Perhaps we should not be the least bit surprised, however. After all, this is the same Nobel Peace Prize that has been recently awarded to none other than Yasser Arafat. Arafat is the man who fathered modern international terrorism and current anti-Israeli violence.
Although some may be inclined to forgive Arafat's horrific misdeeds and consider him a "changed man" by the time that he received his Nobel Prize, keep in mind that he subsequently re-initiated the Intifada's campaign of bloodshed and terror against Israel. Additionally, he continued to preside over the kleptocratic dictatorship that we know as the Palestinian Authority. By doing so, he consigned millions of Palestinians to severe poverty, oppression at the hands of his government, war with a superior Israeli force, and generalized misery.
Given this profile, Yasser Arafat serves as Exhibit A in establishing the increasingly fraudulent nature of the Nobel Peace Prize.
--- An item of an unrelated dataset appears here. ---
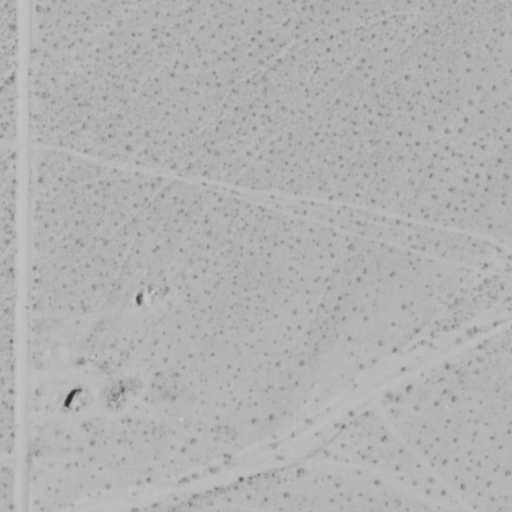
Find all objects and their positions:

Other Nobel nominees have included Adolf Hitler, Josef Stalin and Benito Mussolini, demonstrating the oftentimes-farcical and politicized nature of the Prize.
Notably, the Prize was awarded to Mikhail Gorbachev, but not Ronald Reagan.
Therefore, Al Gore merely serves as the latest illustration of the sad decline that characterizes the Nobel Peace Prize. Like other institutions such as the United Nations, the mainstream media and university faculties, the Nobel Committee has abandoned the wonderful ideal upon which it was established in favor of a tired leftist political agenda.
Hopefully, the Committee can correct its course before the Prize's irrelevance becomes irreversible.